Why am I telling this to you? Because medical trauma has been on my mind. I’ve been trying to dodge the fear of getting sick with this virus. I know, however, that it is a trauma-trigger for me. And, for anyone who has experienced significant, life-changing illness. It is also triggering for people who cared for those of us who survived serious illness.

Tonight, I’m thinking of all the people around the world who have just narrowly escaped death or the ones who are fighting it. I’m thinking about the health care professionals who are battling exhaustion and fear so they can keep someone else alive. My heart is with those who couldn’t be there for their loved one’s final days.

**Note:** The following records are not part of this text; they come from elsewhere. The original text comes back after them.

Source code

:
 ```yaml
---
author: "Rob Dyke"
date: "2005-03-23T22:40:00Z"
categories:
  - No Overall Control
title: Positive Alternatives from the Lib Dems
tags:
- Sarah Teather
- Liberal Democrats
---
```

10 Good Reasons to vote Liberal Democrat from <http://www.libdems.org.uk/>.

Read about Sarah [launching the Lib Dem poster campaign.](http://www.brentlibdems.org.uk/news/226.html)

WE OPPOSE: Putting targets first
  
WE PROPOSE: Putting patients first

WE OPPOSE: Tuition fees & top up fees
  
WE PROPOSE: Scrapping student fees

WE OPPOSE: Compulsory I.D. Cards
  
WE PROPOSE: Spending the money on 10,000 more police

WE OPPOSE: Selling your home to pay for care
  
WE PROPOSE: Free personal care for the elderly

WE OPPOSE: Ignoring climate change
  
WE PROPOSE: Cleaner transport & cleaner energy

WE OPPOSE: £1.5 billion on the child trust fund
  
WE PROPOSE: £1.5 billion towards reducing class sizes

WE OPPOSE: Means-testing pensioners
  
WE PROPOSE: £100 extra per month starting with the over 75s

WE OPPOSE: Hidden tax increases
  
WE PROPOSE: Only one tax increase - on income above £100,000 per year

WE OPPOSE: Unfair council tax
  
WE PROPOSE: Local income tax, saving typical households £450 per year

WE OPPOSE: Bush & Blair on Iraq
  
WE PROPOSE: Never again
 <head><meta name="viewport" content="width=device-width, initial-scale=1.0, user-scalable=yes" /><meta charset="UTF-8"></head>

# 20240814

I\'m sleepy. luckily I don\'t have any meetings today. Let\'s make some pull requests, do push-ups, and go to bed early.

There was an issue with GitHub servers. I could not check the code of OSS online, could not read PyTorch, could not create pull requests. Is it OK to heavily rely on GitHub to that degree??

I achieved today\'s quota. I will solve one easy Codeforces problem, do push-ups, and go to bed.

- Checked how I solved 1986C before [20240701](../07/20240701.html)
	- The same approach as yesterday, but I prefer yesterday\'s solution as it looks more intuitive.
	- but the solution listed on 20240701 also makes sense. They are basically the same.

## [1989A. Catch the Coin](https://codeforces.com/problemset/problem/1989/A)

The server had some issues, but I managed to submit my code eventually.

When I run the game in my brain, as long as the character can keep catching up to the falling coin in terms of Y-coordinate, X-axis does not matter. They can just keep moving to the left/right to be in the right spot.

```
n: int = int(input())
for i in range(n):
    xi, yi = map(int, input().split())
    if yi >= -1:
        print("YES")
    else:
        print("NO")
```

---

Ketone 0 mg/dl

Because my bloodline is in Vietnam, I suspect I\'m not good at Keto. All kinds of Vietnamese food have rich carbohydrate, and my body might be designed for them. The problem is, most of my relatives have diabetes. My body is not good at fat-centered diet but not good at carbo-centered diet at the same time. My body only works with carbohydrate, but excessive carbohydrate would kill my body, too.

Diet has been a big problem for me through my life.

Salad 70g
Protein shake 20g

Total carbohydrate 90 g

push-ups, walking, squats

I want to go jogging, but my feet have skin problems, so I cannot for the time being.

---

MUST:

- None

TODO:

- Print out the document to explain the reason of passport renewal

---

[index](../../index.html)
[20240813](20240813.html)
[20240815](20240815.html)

This virus is traumatizing for our society. As we push through it and prayerfully get through it, we will come out okay, but changed. Medical trauma is just as real and valid as any other form of trauma.

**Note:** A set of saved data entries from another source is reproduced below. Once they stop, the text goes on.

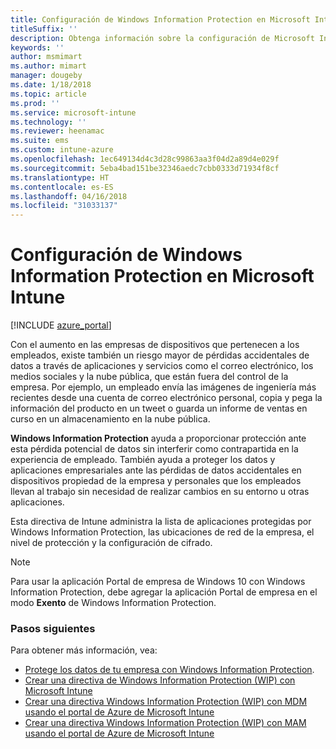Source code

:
 ```yaml
---
title: Configuración de Windows Information Protection en Microsoft Intune
titleSuffix: ''
description: Obtenga información sobre la configuración de Microsoft Intune que puede usar para administrar Windows Information Protection.
keywords: ''
author: msmimart
ms.author: mimart
manager: dougeby
ms.date: 1/18/2018
ms.topic: article
ms.prod: ''
ms.service: microsoft-intune
ms.technology: ''
ms.reviewer: heenamac
ms.suite: ems
ms.custom: intune-azure
ms.openlocfilehash: 1ec649134d4c3d28c99863aa3f04d2a89d4e029f
ms.sourcegitcommit: 5eba4bad151be32346aedc7cbb0333d71934f8cf
ms.translationtype: HT
ms.contentlocale: es-ES
ms.lasthandoff: 04/16/2018
ms.locfileid: "31033137"
---
```

# <a name="how-to-configure-windows-information-protection-in-microsoft-intune"></a>Configuración de Windows Information Protection en Microsoft Intune

[!INCLUDE [azure_portal](./includes/azure_portal.md)]

Con el aumento en las empresas de dispositivos que pertenecen a los empleados, existe también un riesgo mayor de pérdidas accidentales de datos a través de aplicaciones y servicios como el correo electrónico, los medios sociales y la nube pública, que están fuera del control de la empresa. Por ejemplo, un empleado envía las imágenes de ingeniería más recientes desde una cuenta de correo electrónico personal, copia y pega la información del producto en un tweet o guarda un informe de ventas en curso en un almacenamiento en la nube pública.

**Windows Information Protection** ayuda a proporcionar protección ante esta pérdida potencial de datos sin interferir como contrapartida en la experiencia de empleado. También ayuda a proteger los datos y aplicaciones empresariales ante las pérdidas de datos accidentales en dispositivos propiedad de la empresa y personales que los empleados llevan al trabajo sin necesidad de realizar cambios en su entorno u otras aplicaciones.

Esta directiva de Intune administra la lista de aplicaciones protegidas por Windows Information Protection, las ubicaciones de red de la empresa, el nivel de protección y la configuración de cifrado.

>[!NOTE]
> Para usar la aplicación Portal de empresa de Windows 10 con Windows Information Protection, debe agregar la aplicación Portal de empresa en el modo **Exento** de Windows Information Protection. 

### <a name="next-steps"></a>Pasos siguientes
Para obtener más información, vea:
-  [Protege los datos de tu empresa con Windows Information Protection](https://technet.microsoft.com/itpro/windows/keep-secure/protect-enterprise-data-using-wip).
- [Crear una directiva de Windows Information Protection (WIP) con Microsoft Intune](https://docs.microsoft.com/windows/threat-protection/windows-information-protection/create-wip-policy-using-intune)
- [Crear una directiva Windows Information Protection (WIP) con MDM usando el portal de Azure de Microsoft Intune](https://docs.microsoft.com/windows/threat-protection/windows-information-protection/create-wip-policy-using-intune-azure)
- [Crear una directiva Windows Information Protection (WIP) con MAM usando el portal de Azure de Microsoft Intune](https://docs.microsoft.com/windows/threat-protection/windows-information-protection/create-wip-policy-using-mam-intune-azure)
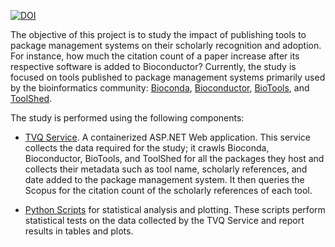 [![DOI](https://zenodo.org/badge/DOI/10.5281/zenodo.4276272.svg)](https://doi.org/10.5281/zenodo.4276272)

The objective of this project is to study the impact of publishing tools to package management systems on their scholarly recognition and adoption. For instance, how much the citation count of a paper increase after its respective software is added to Bioconductor? Currently, the study is focused on tools published to package management systems primarily used by the bioinformatics community: [Bioconda](https://bioconda.github.io), [Bioconductor](https://www.bioconductor.org), [BioTools](https://github.com/bio-tools), and [ToolShed](https://toolshed.g2.bx.psu.edu). 

The study is performed using the following components: 

- [TVQ Service](https://github.com/Genometric/TVQ/tree/master/webservice/WebService). A containerized ASP.NET Web application. This service collects the data required for the study; it crawls Bioconda, Bioconductor, BioTools, and ToolShed for all the packages they host and collects their metadata such as tool name, scholarly references, and date added to the package management system. It then queries the Scopus for the citation count of the scholarly references of each tool.

- [Python Scripts](https://github.com/Genometric/TVQ/tree/master/analytics) for statistical analysis and plotting. These scripts perform statistical tests on the data collected by the TVQ Service and report results in tables and plots.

Let’s keep each other close in thought. Let’s check on each other, show grace and kindness. We will all remember the fear or worry that we are feeling right now, but we can also do our part in letting compassion and putting others’ needs in front of our own become just as memorable.

Faith over Fear but Not Being Foolish

“I’m scared I’m going to get the virus.” His chocolate eyes looked up at me as he mumbled these words. “Don’t be scared” I said to assure him. “Remember when I told you guys that we need to have faith over fear but not be foolish?” This is why we are staying in the house as much as we can. “Okay…”, he said before relaxing into his bed.

Faith over fear but not being foolish. I’ve done my best to teach my kids this thought while also clinging to it as well. It’s hard, isn’t it? Not hard to be faithful. At times, not hard to be foolish (although we can do a really good job at being quite foolish). The fearful thing – yeah, that one. It’s a challenge to not fear.

Even as believers, our minds wander into the world of “what if”. I know I’ve found myself wondering what life would look like if I got this virus or if anyone I treasure does. These meanderings of my mind do not help. They don’t keep us safe or prevent us from getting exposed to it. Instead, they remind me of just how human we really are; how vulnerable we are.

Friends, this is what I have experienced in my life and believe: we may be strong and healthy one day, then completely broken down the very next day. Our physical bodies – flesh and bone – are Earthly. Our soul is not. And maybe that is one of the main consolations we can hang onto at this time.

Instead of focusing on what is going wrong or our fears, perhaps, focusing on what is going right would do our souls well. In my city, a Facebook group dedicated to helping each other through this has revealed so much. I’ve lost count on the number of times people have offered to shop for someone else or give advice on how to remedy a situation. I’ve woken up to messages checking on my family and have exchanged lots of “I love you’s” this week.

Faith over fear but not being foolish. In some respects, watching the chaos and ashes unfold around us reminds me that the Lord can make beautiful things out of dust and ashes.

Love is greater than fear. What a gift that is to witness.